Mas, se você não tiver nada disto ou poucos destes recursos, seja ousado e busque na sua comunidade, no seu círculo de amigos, esta ajuda para desempenhar bem suas funções, a começar pela mais importante delas, que é a fiscalização. Dê mais atenção ao trabalho que voluntários podem fazer para ajudar o seu mandato.
As duas coisas mais importantes, quer seja no Executivo ou no Legislativo, são o olhar e o trabalho jurídico e o de comunicação. Dentro ou fora do gabinete alguém destas áreas deve ajudar o seu mandato ou a sua gestão, em se tratando de governante.

Situação ou oposição: uma mesma postura
O maior erro de um legislador é ter uma postura quando é situação e outra quando está na oposição. A nossa postura, por incrível que isto possa parecer nos dias de hoje, deve ser a mesma. Seja da base de sustentação do governo ou da oposição, o processo de fiscalização deve ser o mesmo.
A única diferença pode ser a publicização ou postura pública. Quem é da base do governo certamente terá o fórum de governo ou do partido (ou partidos) do governo para cobrar e pedir para mudar. Mas, é apenas nisto que reside a diferença entre situação e oposição para um legislador.

Coerência
Daí decorre necessariamente a coerência na política. Ou seja, quem foi da situação e teve determinadas posturas quando sustentou seu governo, ao perder o governo, muda o discurso? Para onde vai a sua credibilidade? Para o espaço, certamente.

*Instruções do exercício*.
1. Transcreva, do texto sobre a atuação do legislador, o trecho entre "As duas coisas" e "ser o mesmo.", inclusive.
2. De acordo com o texto sobre a atuação do legislador, por que quem muda o discurso ao passar da situação para a oposição compromete sua credibilidade? Explique em uma a três frases.

*Extrato da listagem*.
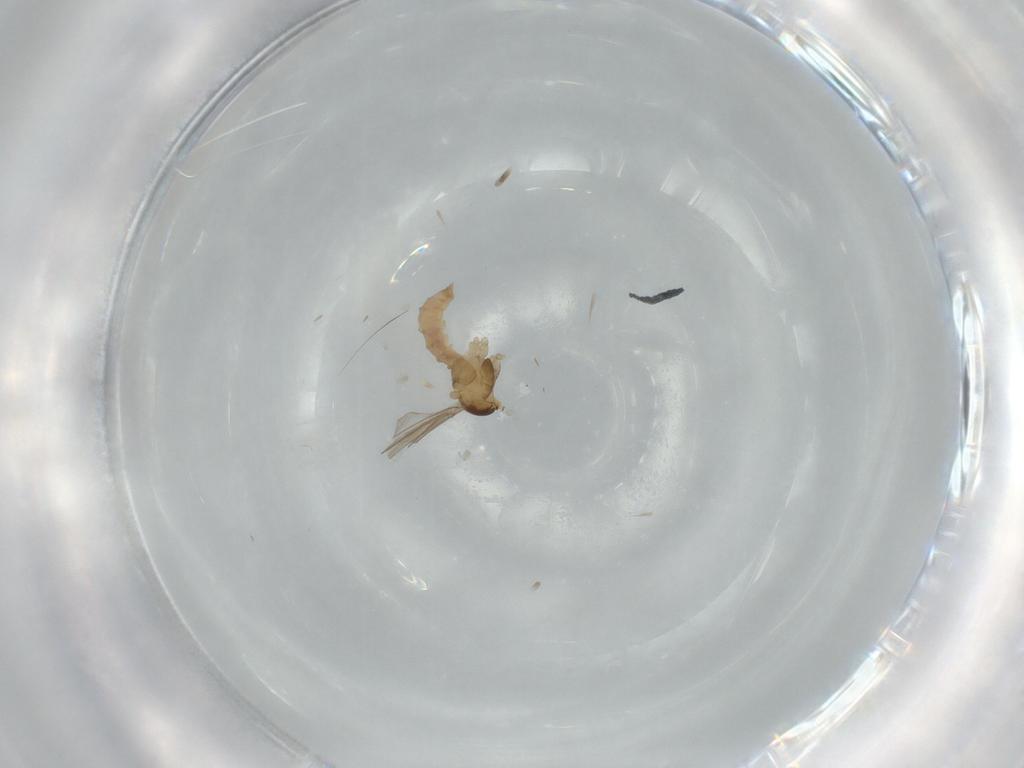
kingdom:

*Respostas por tarefa*.
1.
As duas coisas mais importantes, quer seja no Executivo ou no Legislativo, são o olhar e o trabalho jurídico e o de comunicação. Dentro ou fora do gabinete alguém destas áreas deve ajudar o seu mandato ou a sua gestão, em se tratando de governante.

Situação ou oposição: uma mesma postura
O maior erro de um legislador é ter uma postura quando é situação e outra quando está na oposição. A nossa postura, por incrível que isto possa parecer nos dias de hoje, deve ser a mesma. Seja da base de sustentação do governo ou da oposição, o processo de fiscalização deve ser o mesmo.

2. Quem sustentou o governo com determinadas posturas e, ao perdê-lo, muda o discurso perde a credibilidade, que vai "para o espaço". Por isso o texto afirma que a coerência decorre necessariamente de manter a mesma postura na situação e na oposição.